Demonstrated Benefits and Impact

Mobile crisis teams are trained in de-escalation and therapeutic care. Reported benefits include:

  • Reduced Police Involvement: Programs can significantly decrease the time law enforcement spends on mental health-related calls.
  • Crisis De-escalation: Teams provide immediate support, create safety plans, and facilitate connections to ongoing mental health care, potentially preventing unnecessary emergency room visits or arrests.
  • Enhanced Safety: Studies indicate that individuals with severe mental illness are significantly more likely to experience the use of force by police; crisis teams aim to mitigate this risk by providing an alternative, non-law enforcement response.

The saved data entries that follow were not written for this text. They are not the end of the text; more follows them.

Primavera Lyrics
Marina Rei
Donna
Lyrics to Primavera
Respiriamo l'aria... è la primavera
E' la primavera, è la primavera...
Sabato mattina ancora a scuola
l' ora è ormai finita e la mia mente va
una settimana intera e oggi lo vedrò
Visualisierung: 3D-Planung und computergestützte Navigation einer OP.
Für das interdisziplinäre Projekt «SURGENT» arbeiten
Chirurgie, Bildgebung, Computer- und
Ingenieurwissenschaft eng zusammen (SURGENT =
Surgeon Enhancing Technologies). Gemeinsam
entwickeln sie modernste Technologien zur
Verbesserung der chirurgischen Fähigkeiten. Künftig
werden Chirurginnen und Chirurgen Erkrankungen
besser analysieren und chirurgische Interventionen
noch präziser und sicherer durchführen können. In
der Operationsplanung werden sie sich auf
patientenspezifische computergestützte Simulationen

Outlook and Future Considerations

The instability caused by program closures can place additional strain on other parts of the healthcare system, such as emergency rooms. Montana plans to participate in a federal pilot program by 2026 to establish Certified Community Behavioral Health Clinics (CCBHCs), which will require 24/7 mobile crisis services. However, concerns persist regarding the feasibility of sustained funding for these services, particularly in rural areas.

Alluvion Health has indicated that a complete revamp of the funding model would be necessary before considering re-engagement in providing such services.